Text excerpt ▸

====

In the opioid-only group, during the first four weeks, two patients complained of side effects, one of whom stopped taking the medicine due to dizziness. During the next four weeks, two patients complained of side effects, one of whom stopped taking the medicine due to nausea. There was no difference in the occurrence of side effects or dropouts between the two periods. In the pregabalin add-on group, during the first four weeks, two patients complained of side effects, one of whom stopped taking the medicine due to somnolence. During the next four weeks, three patients complained of side effects, two of whom stopped taking the medicine due to dizziness and dry mouth. Over time, the occurrence of side effects and dropouts increased. In a nationwide study of opioids, 0.60% of patients experienced severe opioid-related adverse events33. In a systematic review of pregabalin for acute and chronic pain, side effects were reported to occur in 3–5% of cases34. The duration of therapy is one of the predictive factors for adverse events associated with pregabalin administered for NP35. Although it is not possible to give a precise period, long-term administration of pregabalin may cause more side effects. Although some studies have reported that opioids are ineffective for NP, other studies show that NP can be improved by opioids36,37,38. Even though the treatment with pregabalin was of short duration, and the patients were followed for only a brief period, the results of this study are meaningful.

Our study had several limitations, including a small sample size, which resulted in low statistical power. Another limitation was that our study did not evaluate pharmacological effects. Moreover, there was also no systematic assessment of the tolerability of treatment. However, the high percentage of patients who completed treatment and the low frequency of dropouts due to side effects means that opioids could represent a useful treatment option for patients with NP and cervical myelopathy. The third limitation was the open‐label design of the study, introducing possible sources of bias in terms of the patients. A double-blind and double-dummy design could minimize such bias. However, due to ethical issues and practical situations, such models could not be used. The fourth limitation was that cervical myelopathy is a condition of chronic progressive atraumatic spinal cord compression that, over time, may cause a decline in physical function and quality of life. All of the diagnoses included in this study (cervical spondylotic myelopathy, ossification of posterior longitudinal ligament, spinal cord tumor, and spinal cord injury) can progress even after surgical treatment. However, all of these conditions would have had a similar impact on the primary endpoint. The fifth limitation of our study was that repeated use of a questionnaire could impact its validity. Finally, patients in neither of the groups were taking pregabalin alone.

Despite its limitations, this study is important for several reasons. First, we were able to randomly assign patients with NP and cervical myelopathy to receive treatment with opioids only or pregabalin add-on treatment since the study recruited patients before the use of pregabalin and gabapentin had become common. To our knowledge, this study is the first randomized, open-label, pilot trial in which the impact of pregabalin add-on treatment is examined explicitly for NP in cervical myelopathy patients. However, the now increasingly common prescription of these medications by primary care providers may preclude a large-scale study in the future, or a wash-out period may be needed for the discontinuation of pregabalin. Second, the results of this study will lead to a larger, well-controlled, randomized clinical trial regarding the efficacy of pregabalin for the treatment of NP in cervical myelopathy patients before such use becomes permanently engrained among pain physicians.

We demonstrated that pregabalin add-on treatment was effective for the treatment of NP in the short term. There remains a persistent need to evaluate the excessive practice of pregabalin use in a large proportion of patients with NP and cervical myelopathy. Replication with a larger sample size is recommended to confirm the results of this study.

====

Provided information ▸

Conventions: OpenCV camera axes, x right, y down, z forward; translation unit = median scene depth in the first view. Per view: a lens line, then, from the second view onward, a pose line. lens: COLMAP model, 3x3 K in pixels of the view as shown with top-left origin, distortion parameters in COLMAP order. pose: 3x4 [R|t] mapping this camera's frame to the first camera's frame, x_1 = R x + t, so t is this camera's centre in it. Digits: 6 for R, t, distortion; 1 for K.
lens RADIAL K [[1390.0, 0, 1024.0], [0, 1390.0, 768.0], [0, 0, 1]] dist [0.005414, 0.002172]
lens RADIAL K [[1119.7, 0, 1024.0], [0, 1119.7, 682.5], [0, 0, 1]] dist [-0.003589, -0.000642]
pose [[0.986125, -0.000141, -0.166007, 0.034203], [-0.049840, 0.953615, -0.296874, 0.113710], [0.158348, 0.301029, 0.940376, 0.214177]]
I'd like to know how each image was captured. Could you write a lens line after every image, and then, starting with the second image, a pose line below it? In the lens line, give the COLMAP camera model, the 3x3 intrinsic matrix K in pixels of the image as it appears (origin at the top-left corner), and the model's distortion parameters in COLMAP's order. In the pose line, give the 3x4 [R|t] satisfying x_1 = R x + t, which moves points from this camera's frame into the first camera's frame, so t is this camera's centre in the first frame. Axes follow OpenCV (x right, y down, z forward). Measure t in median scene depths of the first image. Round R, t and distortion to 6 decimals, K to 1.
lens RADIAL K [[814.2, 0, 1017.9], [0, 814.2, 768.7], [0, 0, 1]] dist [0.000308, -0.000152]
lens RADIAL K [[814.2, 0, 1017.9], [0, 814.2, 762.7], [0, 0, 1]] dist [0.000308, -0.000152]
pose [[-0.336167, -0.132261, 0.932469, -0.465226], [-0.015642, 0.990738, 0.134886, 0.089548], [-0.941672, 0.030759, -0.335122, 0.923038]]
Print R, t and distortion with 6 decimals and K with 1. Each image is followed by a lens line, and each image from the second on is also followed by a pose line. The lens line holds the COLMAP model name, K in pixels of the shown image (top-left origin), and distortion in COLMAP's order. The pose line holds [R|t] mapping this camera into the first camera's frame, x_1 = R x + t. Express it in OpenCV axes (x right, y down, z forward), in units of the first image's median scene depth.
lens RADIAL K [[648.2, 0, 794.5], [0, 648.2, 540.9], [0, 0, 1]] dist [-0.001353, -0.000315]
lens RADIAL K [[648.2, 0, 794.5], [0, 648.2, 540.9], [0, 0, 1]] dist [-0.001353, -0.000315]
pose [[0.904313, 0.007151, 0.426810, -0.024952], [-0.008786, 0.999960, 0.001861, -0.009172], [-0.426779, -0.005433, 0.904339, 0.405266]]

====

What is required ▸
Answer these from the excerpt on pregabalin and opioids:
1. In the pregabalin add-on group, what caused one patient to stop taking the medicine during the first four weeks?
2. What design could minimize the bias of an open-label study?
3. What is recommended to confirm the study's results?
The data are separate material, apart from the excerpt on pregabalin and opioids.

Result for this exercise ▸
1. Somnolence.
2. A double-blind and double-dummy design.
3. Replication with a larger sample size.